┌─ 提供テキスト

秋の恵みを体験できるいもほりを始めて20年近くになります。五郎島のおいしいおいもを毎日収穫できるのは嬉しいことです。畑を提供して下さる方に感謝です。最初は何人かのイベントで出かけて行ったのですが、強引に毎年お願いできませんかとお願いしたところ、組合の人と話し合ってから返事をするとのことで、数日後OKが出て、毎年青竜、青竜第二幼がバスを連ねて出かけるようになりました。何年に一度は畑を変えることはありますが、広い場所を提供頂いてとても助かっています。雨の日を避けて運動会の後で出かけるので、子ども達も集団行動が上手にとれる様になり、動きもどんどん意欲的になってきています。でも中には、砂をさわれない子、虫がいて泣き出す子、虫しか興味がない子もいて、先生方も目が離せない時間でもあります。以前から見ると、砂にさわれない子が多くなりました。虫が恐いという子も増えた様に思います。いもほりが始まった頃、白いやさしい指でいもの頭をなでてばかりで掘り出すことのできなかった子を応援した時のことです。細くて白い指で何度もいもに触れながら「早く早く出ておいで、お願いだから出ておいで。」と歌う様に話かけているのを聞いて、この子の心の世界を見つめることにしました。3歳の彼女にはどんな世界が見えているのだろう、と横にいて一緒にいもの周りを掘り進めてみました。「ほらほら、がんばって出ておいで。」と優しく語りかける子が愛おしくなりました。(続く)

└─
┌─ 提供資料

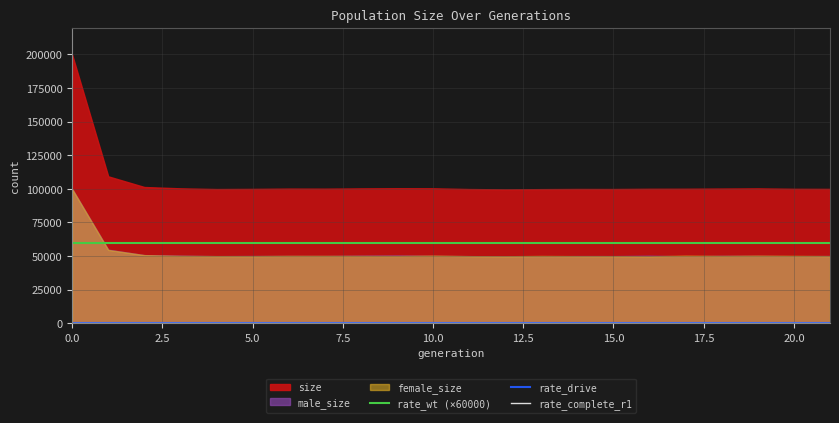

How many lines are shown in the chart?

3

└─
┌─ 提供資料

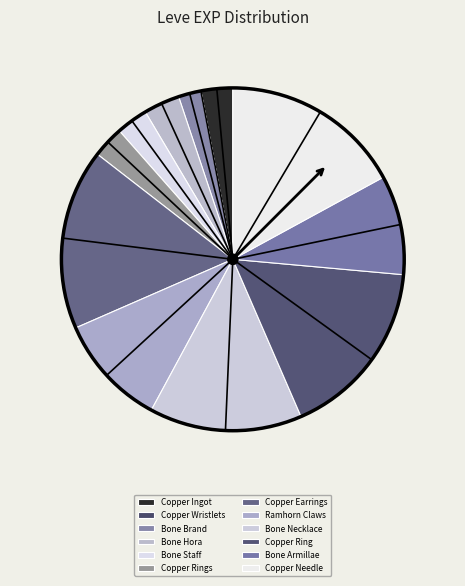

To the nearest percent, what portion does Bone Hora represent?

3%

└─

● 課題の目的: いもほりの文章のうち、「秋の恵みを体験できるいもほり」を含む語句で始まり「愛おしくなりました。(続く)」で終わる部分を、一字一句そのまま繰り返してください。 これらの行は別の出典から取ったものです。

● 問題の解答:
秋の恵みを体験できるいもほりを始めて20年近くになります。五郎島のおいしいおいもを毎日収穫できるのは嬉しいことです。畑を提供して下さる方に感謝です。最初は何人かのイベントで出かけて行ったのですが、強引に毎年お願いできませんかとお願いしたところ、組合の人と話し合ってから返事をするとのことで、数日後OKが出て、毎年青竜、青竜第二幼がバスを連ねて出かけるようになりました。何年に一度は畑を変えることはありますが、広い場所を提供頂いてとても助かっています。雨の日を避けて運動会の後で出かけるので、子ども達も集団行動が上手にとれる様になり、動きもどんどん意欲的になってきています。でも中には、砂をさわれない子、虫がいて泣き出す子、虫しか興味がない子もいて、先生方も目が離せない時間でもあります。以前から見ると、砂にさわれない子が多くなりました。虫が恐いという子も増えた様に思います。いもほりが始まった頃、白いやさしい指でいもの頭をなでてばかりで掘り出すことのできなかった子を応援した時のことです。細くて白い指で何度もいもに触れながら「早く早く出ておいで、お願いだから出ておいで。」と歌う様に話かけているのを聞いて、この子の心の世界を見つめることにしました。3歳の彼女にはどんな世界が見えているのだろう、と横にいて一緒にいもの周りを掘り進めてみました。「ほらほら、がんばって出ておいで。」と優しく語りかける子が愛おしくなりました。(続く)